| Under ideal conditions, septic tank effluent is discharged into a leach field where it is allowed to infiltrate into the soil. There, natural physical, chemical, and biological mechanisms remove organic material, suspended solids, and microorganisms from the effluent as it percolates downward.
The successful placement of a leach field is dependent on several site-specific factors, including soil permeability, depth to groundwater, the presence of subsurface rocks or low-permeability soil layers, and site terrain. When site conditions disallow the use of a leach field, other treatment methods must be considered. Septic tanks are not highly effective at removing bacteria and viruses, and the effluent can be high in biological oxygen demand (BOD), total suspended solids (TSS), and nitrogen content. Therefore, some type of effluent treatment must be conducted before the effluent is released to the environment.
There are numerous effluent treatment options available. Many of these treatment methods, while highly effective, depend on mechanical systems that are expensive to install and maintain, difficult for the average homeowner to operate and maintain, and prone to malfunction. Fortunately, many onsite treatment locations are amenable to natural treatment processes using land application technologies.
Natural wastewater treatment methods attempt to mimic the natural degradation of pollutants by using systems that rely primarily on the biological processes of plants and bacteria. Manufactured mechanical systems are kept to a minimum and are employed primarily for delivery of the effluent to the treatment unit.

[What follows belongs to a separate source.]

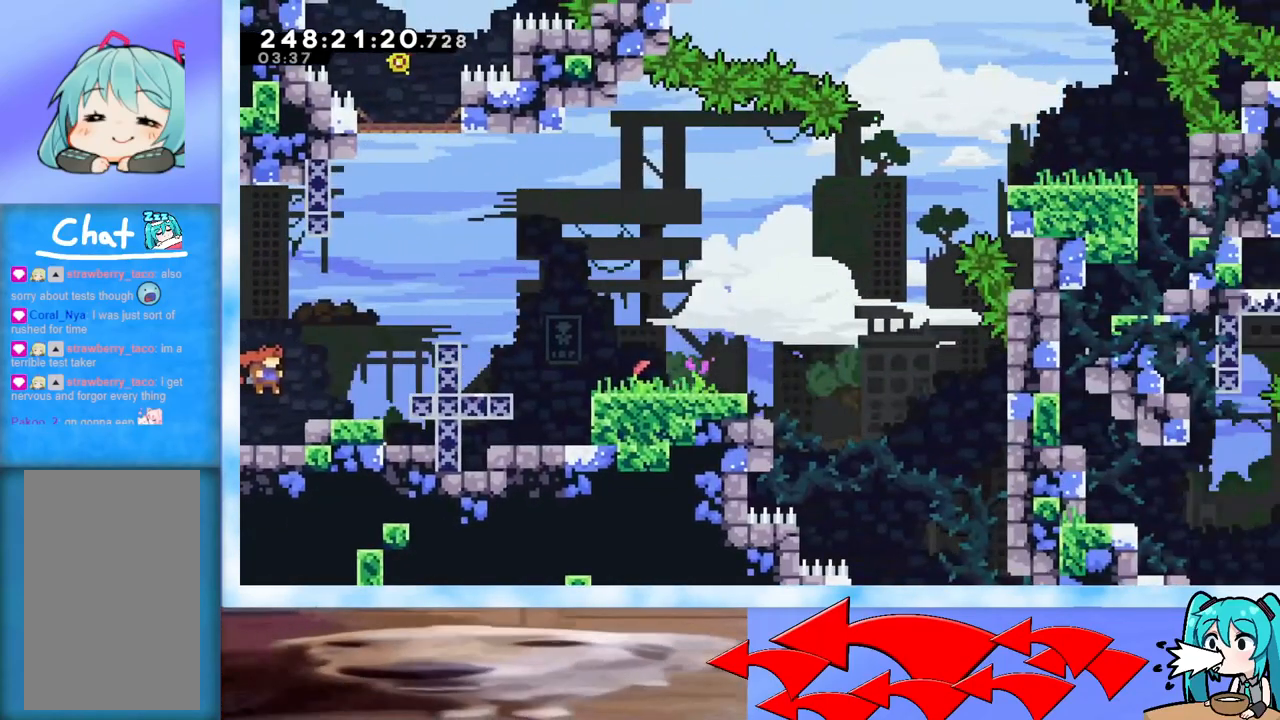
{"keys": ["jump", "right"], "events": [[400, "jump", "down"]]}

Most natural treatment systems fall into one of three general land application categories: spray irrigation, rapid infiltration, and overland flow. These systems require minimal effort for operation and maintenance. Direct benefits to the operator are simplicity, cost-effectiveness, efficiency, and reliability, while environmental benefits include minimal use of chemicals..
Spray Irrigation
Spray irrigation is a well-proven treatment technology that has seen over 100 years of use in the US. Used primarily for secondary or tertiary treatment, spray irrigation is a viable option where soil conditions are not conducive to the use of conventional drainfields. Sites with low soil permeability, shallow bedrock, near-surface groundwater aquifers, or other limiting characteristics may be candidates for the use of spray irrigation.

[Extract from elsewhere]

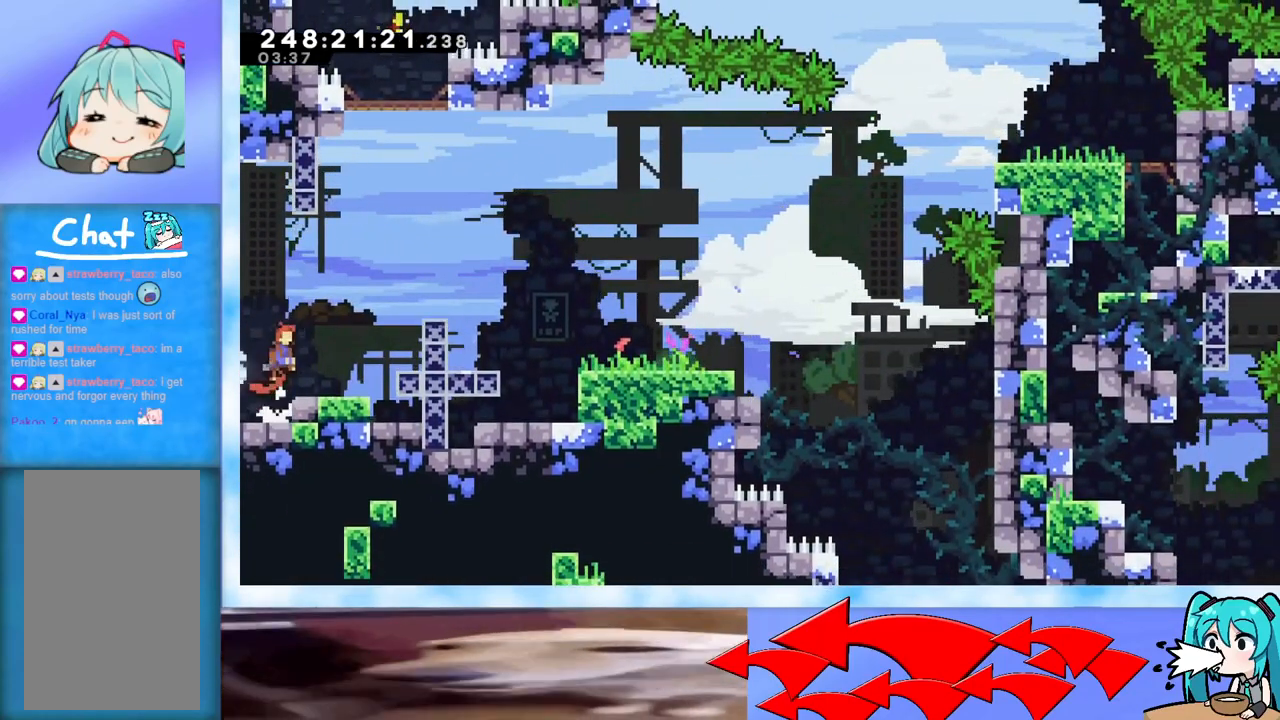
{"keys": ["jump", "right", "up"], "events": [[83, "jump", "up"], [167, "right", "up"], [367, "right", "down"], [367, "up", "down"], [417, "jump", "down"]]}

Spray irrigation systems are a relatively simple concept, using sprinklers to evenly distribute effluent over a large area of vegetation. However, despite the simple mechanical aspects of this treatment method, several natural mechanisms are responsible for effluent treatment.
Evapotranspiration—the combined effect of evaporation and transpiration from plants—plays a significantly larger role in spray irrigation than it does in other effluent disposal methods due to the aerial delivery of effluent. Nitrogen and other nutrients will be taken up by the plants and removed from the effluent. Also, oxygen from the plant roots provides an aerobic environment that is conducive to the growth of aerobic microorganisms, which remove organic constituents from the effluent as it passes through the upper portion of the soil profile. These mechanisms are in addition to those provided by a conventional drainfield, where filtering and anaerobic treatment occurs in deeper portions of the soil profile.
As stated earlier, spray irrigation is usually the final wastewater treatment step before effluent is released to the environment. At a minimum, pretreatment in a lagoon or settling pond is usually necessary to reduce suspended solids that can clog the spray heads. However, the presence of pathogens in raw sewage is a serious concern because the effluent is sprayed through the air and onto vegetative surfaces. Wind can blow pathogen-laden effluent off-site and contaminate surrounding areas, and pathogens can be transported off-site by runoff. Although these transport mechanisms must be addressed through good design practices, pathogen loading must also be reduced prior to spraying. Conventional onsite sewage treatment is a common treatment approach, using aerobic treatment or a septic tank followed by sand filter treatment. Some states also require disinfection prior to spraying, which can be achieved by chlorination or UV treatment.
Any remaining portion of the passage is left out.